## Tasks
1. In the article on pruning, switch "Grapevines" to "Vines" and write out the passage again, beginning at the words "Associated Press" and stopping after "as knowing how.".
2. According to the article on pruning, what position does Ryan Pankau hold?

## Document passage
┄┄┄┄┄┄┄┄┄┄
Knowing when to prune is just as important as knowing how |
Home & Garden

Knowing when to prune is just as important as knowing how

Associated Press
AP file
This photo shows wine grapes maturing after their leaf canopy was stripped and netted, the latter to prevent the fruit from being eaten by birds. Grapevines should be pruned back each year during their dormant period, usually in February through March.
AP file
This is the result of an improperly timed pruning job. Deciduous trees and shrubs should be pruned in the spring, before they leaf. It would have reduced the height of this shrub and eliminated the new growth that’s without any blooms.

Pruning is one of the most fundamental tasks in gardening, and knowing when to trim is as essential as knowing how.

Pruning woody plants at the wrong time can interrupt bloom cycles and damage stressed plants.

“It’s time to prune whenever your pruners are sharp” is an old adage that applies only when removing diseased, dead or dying branches — the “three Ds” of pruning that can be done at any time.

Otherwise, certain times of the year are better for pruning than others, based on plant life cycles, said Ryan Pankau, an Extension horticulturist with the University of Illinois.

“It’s pretty safe to say that most woody plants are best pruned in winter, during their dormant period,” Pankau said. “At other times of the year, such as leaf out, leaf drop or during flowering, pruning can have a very negative impact on plant health.”

Plants expend a lot of energy during those stages, and pruning can place undue stress on trees and shrubs because it causes so much of that vital energy to be lost, he said.

When and why

Spring-flowering plants often bloom on flower buds produced the previous year. Pruning before spring flowering removes many of those buds, reducing the number of blooms that would have emerged. Pruning them shortly after they flower gives them time to regenerate.
┄┄┄┄┄┄┄┄┄┄
Saved entries:
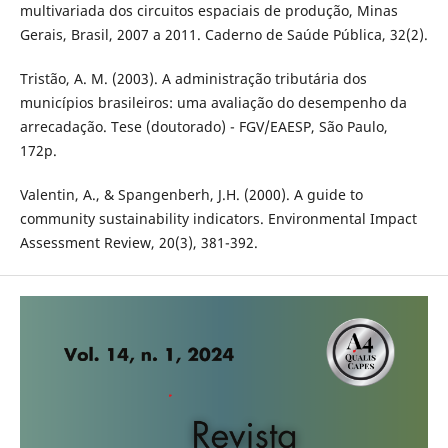
multivariada dos circuitos espaciais de produção, Minas
Gerais, Brasil, 2007 a 2011. Caderno de Saúde Pública, 32(2).
Tristão, A. M. (2003). A administração tributária dos
municípios brasileiros: uma avaliação do desempenho da
arrecadação. Tese (doutorado) - FGV/EAESP, São Paulo,
172p.
Valentin, A., & Spangenberh, J.H. (2000). A guide to
community sustainability indicators. Environmental Impact
Assessment Review, 20(3), 381-392.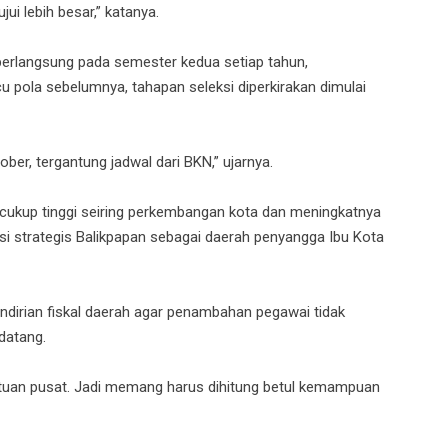
jui lebih besar,” katanya.
erlangsung pada semester kedua setiap tahun,
 pola sebelumnya, tahapan seleksi diperkirakan dimulai
ber, tergantung jadwal dari BKN,” ujarnya.
cukup tinggi seiring perkembangan kota dan meningkatnya
si strategis Balikpapan sebagai daerah penyangga Ibu Kota
irian fiskal daerah agar penambahan pegawai tidak
datang.
ntuan pusat. Jadi memang harus dihitung betul kemampuan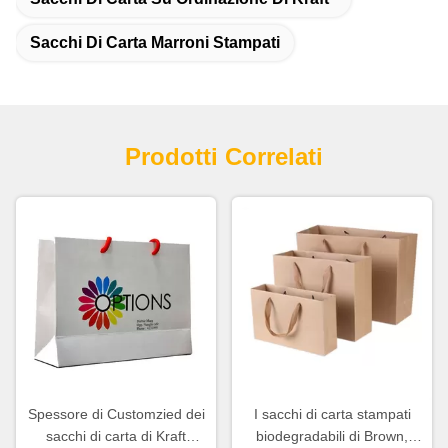
Sacchi Di Carta Marroni Stampati
Prodotti Correlati
Spessore di Customzied dei
I sacchi di carta stampati
sacchi di carta di Kraft
biodegradabili di Brown,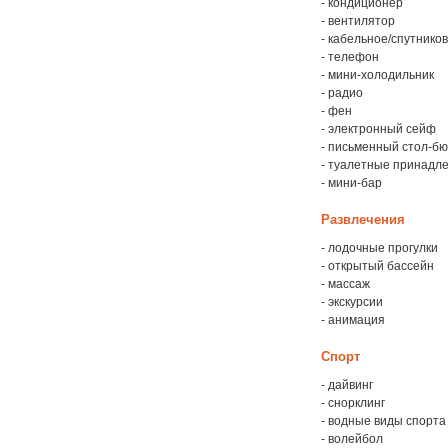
- кондиционер
- вентилятор
- кабельное/спутнико
- телефон
- мини-холодильник
- радио
- фен
- электронный сейф
- письменный стол-б
- туалетные принадл
- мини-бар
Развлечения
- лодочные прогулки
- открытый бассейн
- массаж
- экскурсии
- анимация
Спорт
- дайвинг
- снорклинг
- водные виды спорта
- волейбол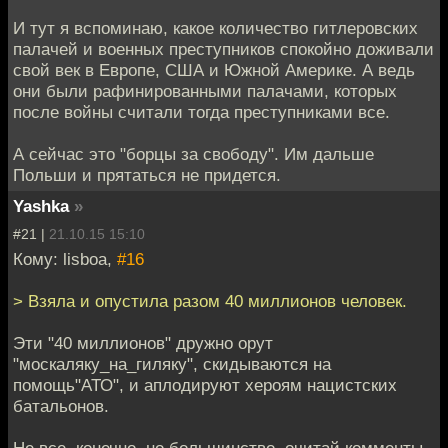
И тут я вспоминаю, какое количество гитлеровских
палачей и военных преступников спокойно доживали
свой век в Европе, США и Южной Америке. А ведь
они были рафинированными палачами, которых
после войны считали тогда преступниками все.
А сейчас это "борцы за свободу". Им дальше
Польши и прятаться не придется.
Yashka
»
#21 |
21.10.15 15:10
Кому: lisboa,
#16
> Взяла и опустила разом 40 миллионов человек.
Эти "40 миллионов" дружно орут
"москаляку_на_гиляку", скидываются на
помощь"АТО", и аплодируют хероям нацистских
батальонов.
Не все, конечно, но большинство. очитай комменты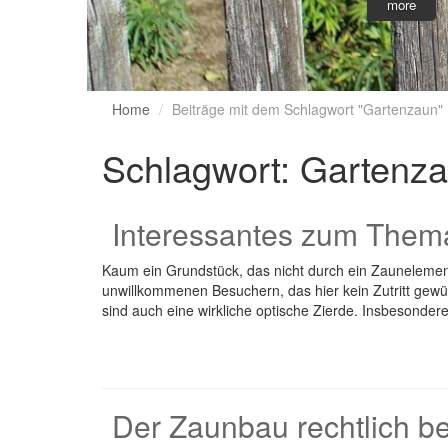
more
Home
Beiträge mit dem Schlagwort "Gartenzaun"
Schlagwort:
Gartenz
Interessantes zum Them
Kaum ein Grundstück, das nicht durch ein Zaunelement
unwillkommenen Besuchern, das hier kein Zutritt gewün
sind auch eine wirkliche optische Zierde. Insbesond
Der Zaunbau rechtlich be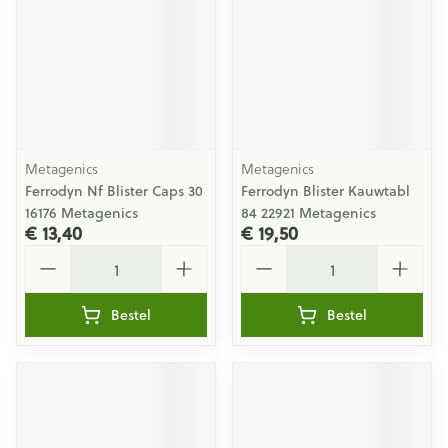
Metagenics
Metagenics
Ferrodyn Nf Blister Caps 30
Ferrodyn Blister Kauwtabl
16176 Metagenics
84 22921 Metagenics
€ 13,40
€ 19,50
Aantal
Aantal
Bestel
Bestel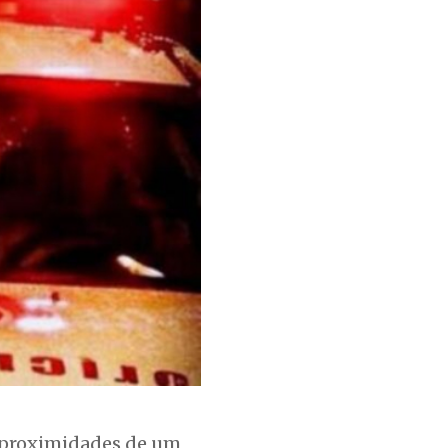
 proximidades de um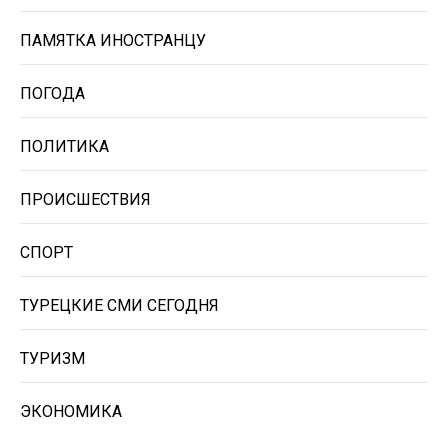
ПАМЯТКА ИНОСТРАНЦУ
ПОГОДА
ПОЛИТИКА
ПРОИСШЕСТВИЯ
СПОРТ
ТУРЕЦКИЕ СМИ СЕГОДНЯ
ТУРИЗМ
ЭКОНОМИКА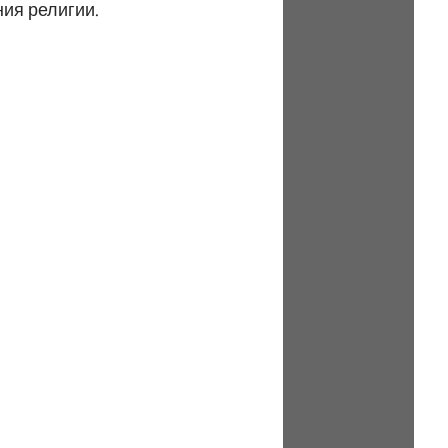
ния религии.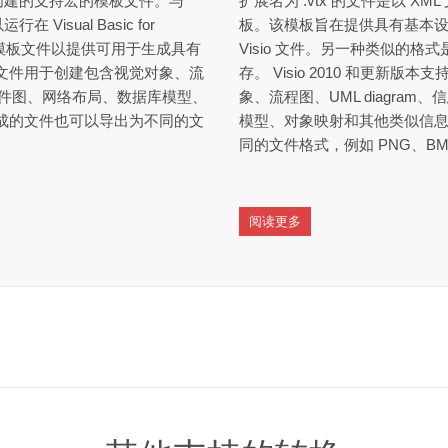
sio 创建的支持宏的模板文件。与
扩展名为 .vtx 的文件是以 XML 
Visual Basic for
板。该模板旨在提供具有基本
可以创建模板文件以提供可用于生成具有
Visio 文件。另一种类似的格式
o 文件用于创建包含视觉对象、流
存。 Visio 2010 和更新版本
、软件图、网络布局、数据库模型、
象、流程图、UML diagr
 生成的文件也可以导出为不同的文
模型、对象映射和其他类似信息的
同的文件格式，例如 PNG、BM
阅读更多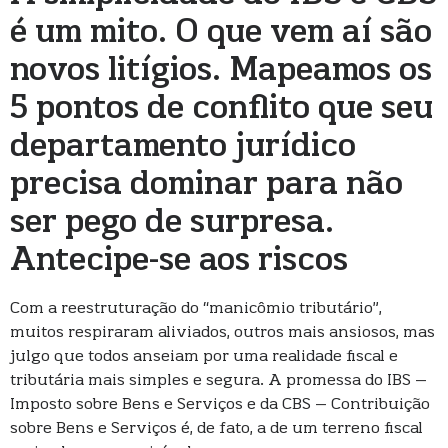
é um mito. O que vem aí são
novos litígios. Mapeamos os
5 pontos de conflito que seu
departamento jurídico
precisa dominar para não
ser pego de surpresa.
Antecipe-se aos riscos
Com a reestruturação do “manicômio tributário”,
muitos respiraram aliviados, outros mais ansiosos, mas
julgo que todos anseiam por uma realidade fiscal e
tributária mais simples e segura. A promessa do IBS –
Imposto sobre Bens e Serviços e da CBS – Contribuição
sobre Bens e Serviços é, de fato, a de um terreno fiscal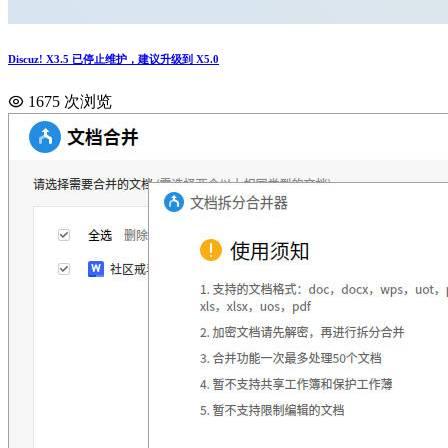
Discuz! X3.5 已停止维护，建议升级到 X5.0
1675 次浏览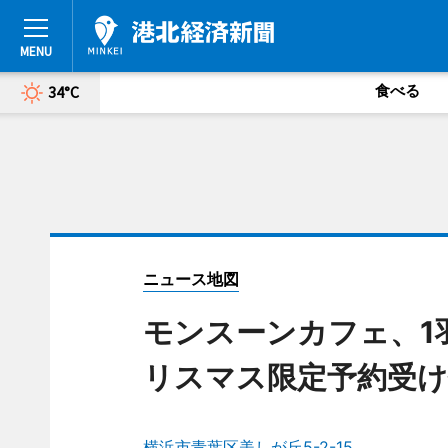
食べる
34°C
ニュース地図
モンスーンカフェ、1
リスマス限定予約受け
横浜市青葉区美しが丘5-2-15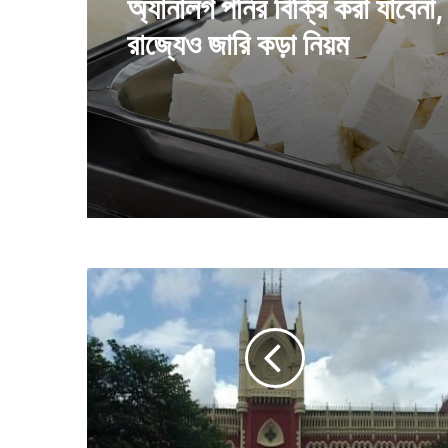
অ্যানালগ পনির বিক্রি করা যাবেনা, 
রাজ্যেও জারি কড়া নিয়ম
না
র
দ
নি
য়ে
কো
ন
ও
স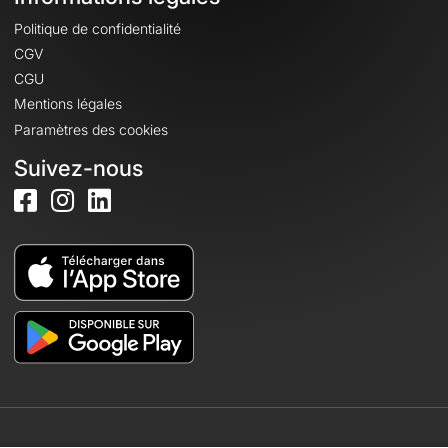
Politique de confidentialité
CGV
CGU
Mentions légales
Paramètres des cookies
Suivez-nous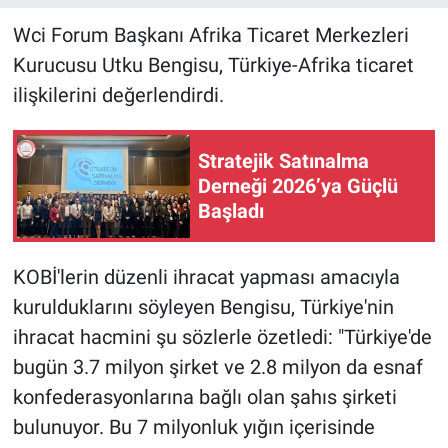
Wci Forum Başkanı Afrika Ticaret Merkezleri
Kurucusu Utku Bengisu, Türkiye-Afrika ticaret
ilişkilerini değerlendirdi.
Stratejik Satınalma
Derneği 2026’ya Güçlü
Başladı
KOBİ'lerin düzenli ihracat yapması amacıyla
kurulduklarını söyleyen Bengisu, Türkiye'nin
ihracat hacmini şu sözlerle özetledi: "Türkiye'de
bugün 3.7 milyon şirket ve 2.8 milyon da esnaf
konfederasyonlarına bağlı olan şahıs şirketi
bulunuyor. Bu 7 milyonluk yığın içerisinde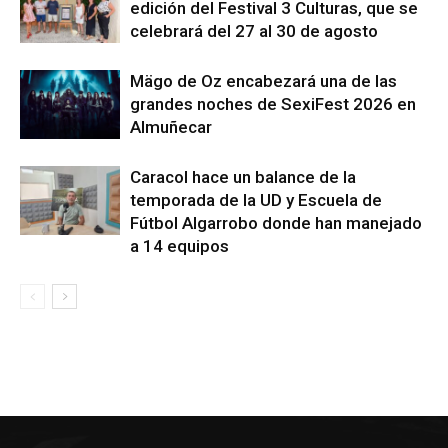
edición del Festival 3 Culturas, que se
celebrará del 27 al 30 de agosto
Mägo de Oz encabezará una de las
grandes noches de SexiFest 2026 en
Almuñecar
Caracol hace un balance de la
temporada de la UD y Escuela de
Fútbol Algarrobo donde han manejado
a 14 equipos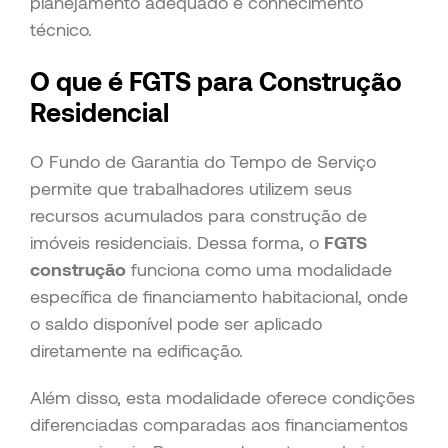
planejamento adequado e conhecimento
técnico.
O que é FGTS para Construção
Residencial
O Fundo de Garantia do Tempo de Serviço
permite que trabalhadores utilizem seus
recursos acumulados para construção de
imóveis residenciais. Dessa forma, o
FGTS
construção
funciona como uma modalidade
específica de financiamento habitacional, onde
o saldo disponível pode ser aplicado
diretamente na edificação.
Além disso, esta modalidade oferece condições
diferenciadas comparadas aos financiamentos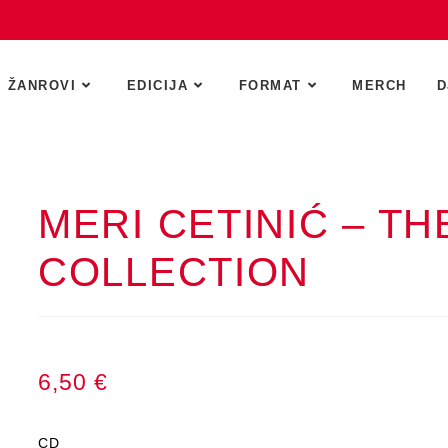
ŽANROVI
EDICIJA
FORMAT
MERCH
D
MERI CETINIĆ – TH
COLLECTION
6,50
€
CD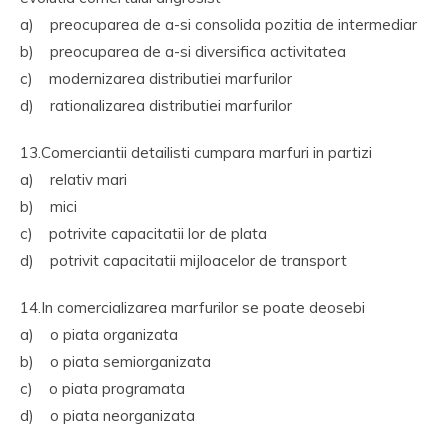
a) preocuparea de a-si consolida pozitia de intermediar
b) preocuparea de a-si diversifica activitatea
c) modernizarea distributiei marfurilor
d) rationalizarea distributiei marfurilor
13.Comerciantii detailisti cumpara marfuri in partizi
a) relativ mari
b) mici
c) potrivite capacitatii lor de plata
d) potrivit capacitatii mijloacelor de transport
14.In comercializarea marfurilor se poate deosebi
a) o piata organizata
b) o piata semiorganizata
c) o piata programata
d) o piata neorganizata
┄┄┄┄┄┄┄┄┄┄
## Responses to the exercise
1.
Associated Press
AP file
This photo shows wine grapes maturing after their leaf canopy was stripped and netted, the latter to prevent the fruit from being eaten by birds. Vines should be pruned back each year during their dormant period, usually in February through March.
AP file
This is the result of an improperly timed pruning job. Deciduous trees and shrubs should be pruned in the spring, before they leaf. It would have reduced the height of this shrub and eliminated the new growth that’s without any blooms.

Pruning is one of the most fundamental tasks in gardening, and knowing when to trim is as essential as knowing how.

2. He is an Extension horticulturist with the University of Illinois.